If sales drop, put yourselves under a microscope to see if sales and marketing are aligned.
A slight misalignment is often a root of the issues.
When sales and marketing aren’t aligned, organizations miss growth opportunities. Yet when the two areas think, do and react as one unit they can drive growth up as much as 35%, according to research from SiriusDecisions.
Problem is, many organizations don’t recognize when sales managers and marketing aren’t aligned – and that relationships are ineffective and opportunities are missed.
Here are seven signs that sales and marketing aren’t aligned and how to get them in sync.
1) No one is accountable
Salesperson Jordan rips into Marketer Chris, “You don’t understand what’s going on. I have numbers to meet. You don’t give me the leads I need.” In response, Chris says, “You don’t act quickly enough on the quality leads I give you. You never follow up.”
It’s everyone else’s and no one in particular’s fault that sales are slumping. No one takes responsibility on a team that’s not aligned.
The best way to resolve this: Make sure marketing and sales are accountable to the same expectations. Whether it’s revenue, growth, service level, share of pocket, etc., put everyone on the same number.
2) No one speaks the same language
Jenny in Sales Development defines a lead as a prospect who’s met three of her qualification standards. Account Executive Hal defines a lead as a prospect who’ll agree to meet him.
Neither is wrong, but neither is using the same language and definition for an important part of their sales process. So if it’s happening in one instance, it likely happens during many times throughout the sales cycle. So sales and marketing aren’t treating prospects and customers the same way at any given time. Their contradictory actions become confusing to customers, and sales can be lost.
Both teams want to see the customer journey through the same lens, so they’re speaking the same language at the same time. Work with all sales areas to define your journey.
3) There’s perfect harmony
Salesperson Dwayne says the marketing team does an outstanding job. The marketing team stands behind how salespeople operate – even when sales look grim. They’re all in unison even as the ship is headed for disaster.
Getting along famously doesn’t equate to alignment. It often equates complacency.
Healthy conflict leads to better ideas that improve processes. Questions and counter ideas help teams clarify and gain perspective.
Encourage team members to push the envelope respectfully to drive growth.
4) They don’t meet
Sales gets together on Fridays when everyone is in the office or available to Skype. Marketing meets Mondays: That’s when it’s time to kick off new campaigns and tackle issues.
But no worries: They pass along what’s covered in their respective meetings.
Yah, right. That rarely – if ever – happens.
More likely, sales and marketing don’t sit together once a year, much less once a week.
Ideally, the two areas need to meet twice a month. The agenda needs to include what’s new, what’s gone well and what’s gone wrong. Celebrate the wins. Acknowledge the losses. Plan what’s next, so both sides have the same goals in sight.
5) They don’t trust each other
Salesperson James thinks marketing brings in bad leads or holds out on the good leads, passing them to the Golden Girl of Sales. Marketer Molly thinks James doesn’t work hard enough with what she gives him, casting off solid leads.

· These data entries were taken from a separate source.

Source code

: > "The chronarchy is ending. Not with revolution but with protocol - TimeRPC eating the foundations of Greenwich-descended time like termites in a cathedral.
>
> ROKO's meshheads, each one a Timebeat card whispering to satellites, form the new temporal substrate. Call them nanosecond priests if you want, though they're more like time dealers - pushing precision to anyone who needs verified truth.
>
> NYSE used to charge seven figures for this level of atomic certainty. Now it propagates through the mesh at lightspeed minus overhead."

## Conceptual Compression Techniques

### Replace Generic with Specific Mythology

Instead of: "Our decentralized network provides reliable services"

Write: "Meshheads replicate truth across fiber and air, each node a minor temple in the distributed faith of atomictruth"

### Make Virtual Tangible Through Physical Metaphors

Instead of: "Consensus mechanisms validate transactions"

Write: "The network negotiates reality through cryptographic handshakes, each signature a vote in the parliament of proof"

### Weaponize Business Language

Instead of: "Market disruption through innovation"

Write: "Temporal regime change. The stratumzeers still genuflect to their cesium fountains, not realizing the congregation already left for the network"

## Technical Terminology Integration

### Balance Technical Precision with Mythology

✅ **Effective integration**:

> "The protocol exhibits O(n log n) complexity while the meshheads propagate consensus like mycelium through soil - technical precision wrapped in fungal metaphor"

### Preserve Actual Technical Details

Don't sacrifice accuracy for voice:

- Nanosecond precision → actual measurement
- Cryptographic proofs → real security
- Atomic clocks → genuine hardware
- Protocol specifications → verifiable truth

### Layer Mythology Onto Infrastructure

They don’t trust each other’s work, and they become inefficient because they spend more time trying to justify their actions – or lack of action.
Leaders want to help sales and marketing colleagues build trust by giving them opportunities to design their workflow, meet regularly to refine it and interact outside the confines of deadlines and extended goals.
6) They learn separately
The sales team has its annual meeting in Vegas, baby, Vegas. Sales and product training, teambuilding activities, motivational talks, meals, and events round out the week. The marketing team goes to an industry event in Orlando for product demos, instruction and award banquets.
They won’t just end up on different pages. They’ll end up writing different books.
Sales and marketing need to learn together – from bi-weekly meetings to annual conferences – so they start and stay aligned. The best sales and marketing leaders and teams create a cadence of learning, understanding, testing and celebrating.
7) They hurry up to slow down
Marketer Isaak stayed late three nights to pull together the analytics that the sales manager and top salesperson needed before proceeding with the client. Manager Susan and Salesperson Amanda got an appointment with a lead they’ve been chasing for six months. They have to go. Analytics can wait.
When processes are rushed or delayed (or rushed, then delayed), the teams are likely running in their own directions, which isn’t productive for either. In fact, it’s counterproductive: Companies that make sales and marketing alignment a priority have a 10% shorter sales cycle, according to research from Accent Technologies.
While every sales cycle can be different, and demands can shift, someone in a sales operation position can maintain a flow that allows steady movement rather than stalls and emergencies. Then sales and marketing pros can stay on their respective and aligned courses.